In the face of this history, Palestinians have long engaged in acts of what some have termed spatial resistance – practices that affirm Palestinian presence and continuity on the land and challenge Israeli colonization. These include erecting Palestinian tent “villages” that assert Palestinian ownership of the land and challenge its ongoing confiscation, and maintaining a presence – long-term or temporary – at sites of destroyed villages.
Palestinians engaged in grassroots activities should continue to link local struggles and call for coordination across the Green Line. Palestinians should also demand international and third party support and protection for these activities. International actors that have invested in infrastructure in Palestinian communities that Israel has destroyed should demand financial compensation.

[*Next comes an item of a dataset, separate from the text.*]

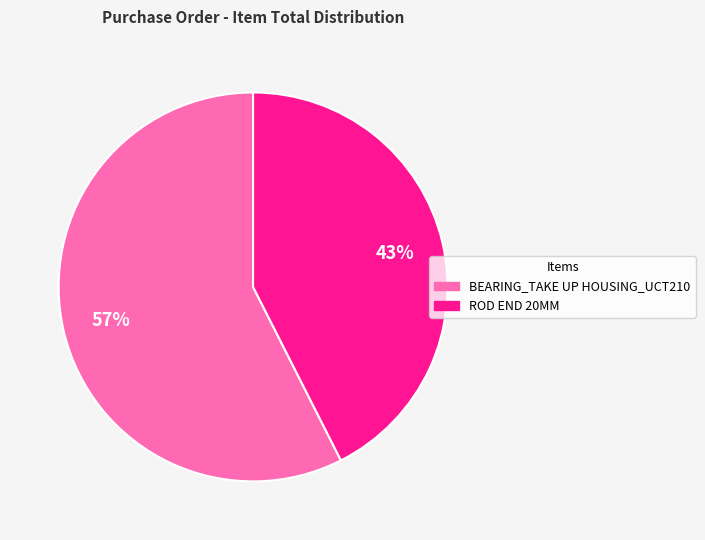

Between BEARING_TAKE UP HOUSING_UCT210 and ROD END 20MM, which is larger?

BEARING_TAKE UP HOUSING_UCT210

Third states must use all possible measures to suppress Israeli violations as defined by international law, including supporting submissions of reported war crimes to the International Criminal Court, such as the one submitted in 2017 by Palestinian civil society organizations; demanding an extensive and formal probe into Israeli violations, such as the one called for by Human Rights Watch in 2016; and instituting and enforcing sanctions – a mechanism used against Russia for its annexation of Crimea.
Efforts must also be made to retroactively challenge Israeli property and land theft that has occurred since 1948. Palestinians should organize a mass effort to research and formulate their claims building on and expanding existing resources.